Transcribed page contents

##############################

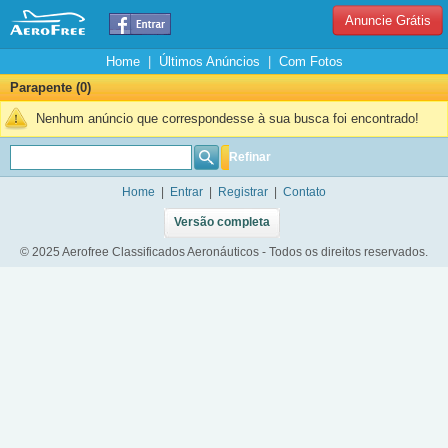
Anuncie Grátis
Home
|
Últimos Anúncios
|
Com Fotos
Parapente (0)
Nenhum anúncio que correspondesse à sua busca foi encontrado!
Refinar
Home
|
Entrar
|
Registrar
|
Contato
Versão completa
© 2025 Aerofree Classificados Aeronáuticos - Todos os direitos reservados.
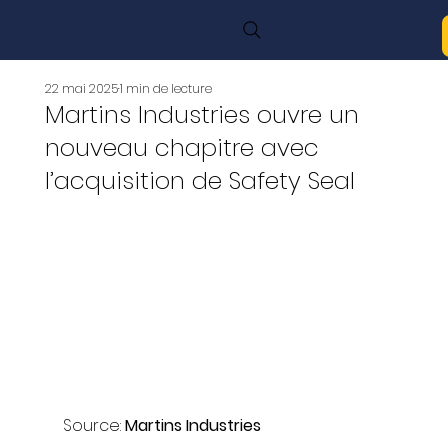
22 mai 2025
1 min de lecture
Martins Industries ouvre un
nouveau chapitre avec
l’acquisition de Safety Seal
Source: 
Martins Industries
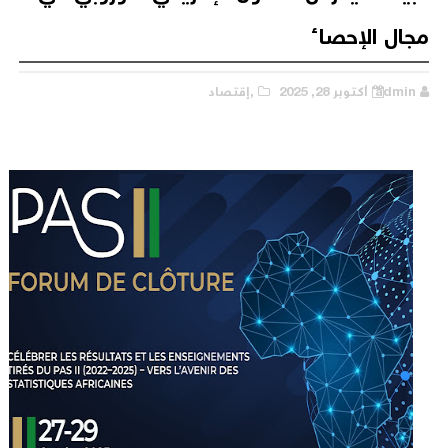
مجال الإحصاء
admin
أكتوبر 28, 2025
,إقتصاد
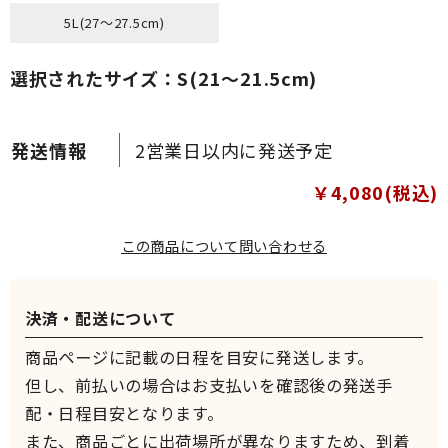
5L(27～27.5cm)
選択されたサイズ：S(21～21.5cm)
2営業日以内に発送予定
￥4,080(税込)
この商品について問い合わせる
決済・配送について
商品ページに記載の日程を目安に発送します。
但し、前払いの場合はお支払いを確認後の発送手
配・日程目安となります。
また、商品ごとに出荷場所が異なりますため、到着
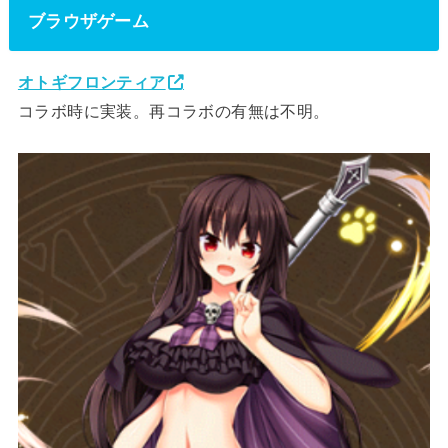
ブラウザゲーム
オトギフロンティア
コラボ時に実装。再コラボの有無は不明。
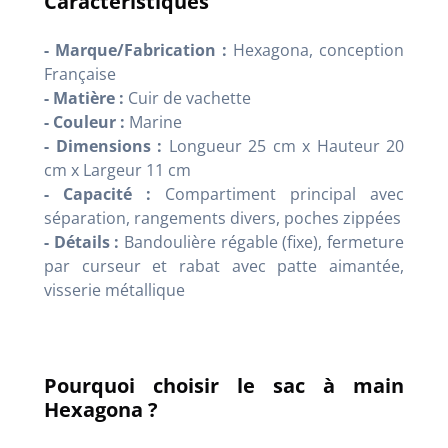
Caractéristiques
- Marque/Fabrication :
Hexagona, conception
Française
- Matière :
Cuir de vachette
- Couleur :
Marine
- Dimensions :
Longueur 25 cm x Hauteur 20
cm x Largeur 11 cm
- Capacité :
Compartiment principal avec
séparation, rangements divers, poches zippées
- Détails :
Bandoulière régable (fixe), fermeture
par curseur et rabat avec patte aimantée,
visserie métallique
Pourquoi choisir le sac à main
Hexagona ?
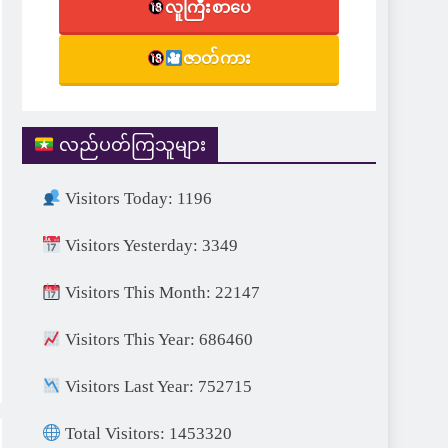
လူကြီးစာပေ
ဇာတ်ကား
လည်ပတ်ကြသူများ
Visitors Today: 1196
Visitors Yesterday: 3349
Visitors This Month: 22147
Visitors This Year: 686460
Visitors Last Year: 752715
Total Visitors: 1453320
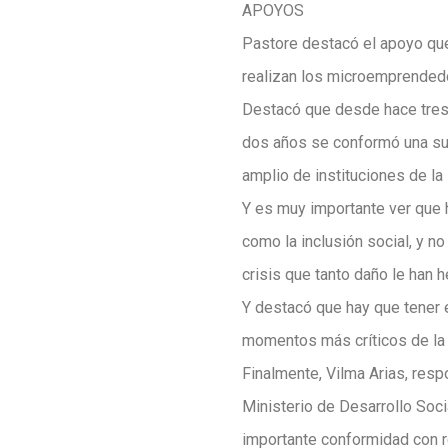
APOYOS
Pastore destacó el apoyo que
realizan los microemprended
Destacó que desde hace tres
dos años se conformó una sue
amplio de instituciones de la 
Y es muy importante ver que 
como la inclusión social, y 
crisis que tanto daño le han h
Y destacó que hay que tener 
momentos más críticos de la e
Finalmente, Vilma Arias, resp
Ministerio de Desarrollo Socia
importante conformidad con r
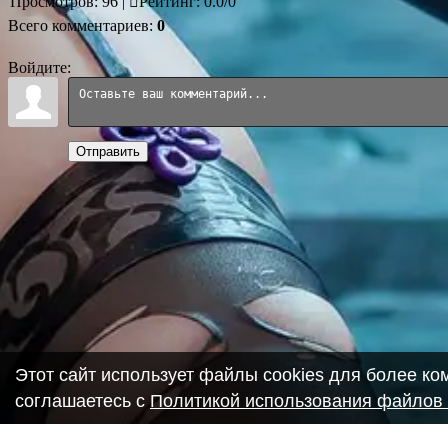
Просмотров
:
96
|
Рейтинг
:
0.0
/
0
Всего комментариев
:
0
Войдите:
Отправить
Этот сайт использует файлы cookies для более к
соглашаетесь с
Политикой использования файлов 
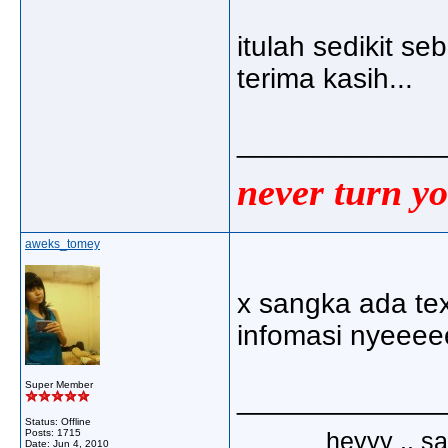
itulah sedikit se
terima kasih...
_____________
never turn yo
aweks_tomey
x sangka ada tex
infomasi nyeeee
Super Member
_____________
Status: Offline
heyyy .. s
Posts: 1715
Date:
Jun 4, 2010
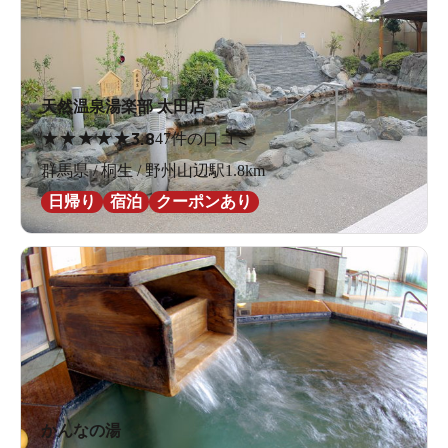
天然温泉湯楽部 太田店
★
★
★
★
★
3.8
47件の口コミ
群馬県 / 桐生 / 野州山辺駅1.8km
日帰り
宿泊
クーポンあり
かんなの湯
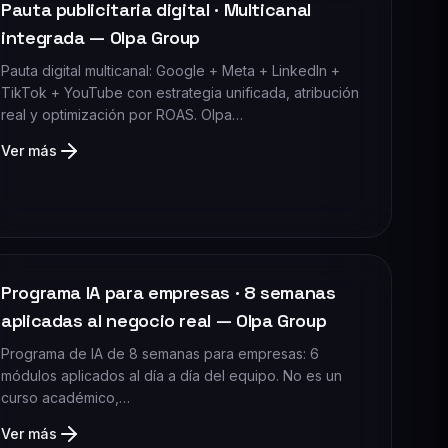
Pauta publicitaria digital · Multicanal
integrada — Olpa Group
Pauta digital multicanal: Google + Meta + LinkedIn +
TikTok + YouTube con estrategia unificada, atribución
real y optimización por ROAS. Olpa…
Ver más
Programa IA para empresas · 8 semanas
aplicadas al negocio real — Olpa Group
Programa de IA de 8 semanas para empresas: 6
módulos aplicados al día a día del equipo. No es un
curso académico,…
Ver más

##############################

TASK OBJECTIVE => Which lines of the records above contain the word "avec"? Gather each such line in full.

ANSWER TO THIS TASK =>
nouveau chapitre avec
Compartiment principal avec
par curseur et rabat avec patte aimantée,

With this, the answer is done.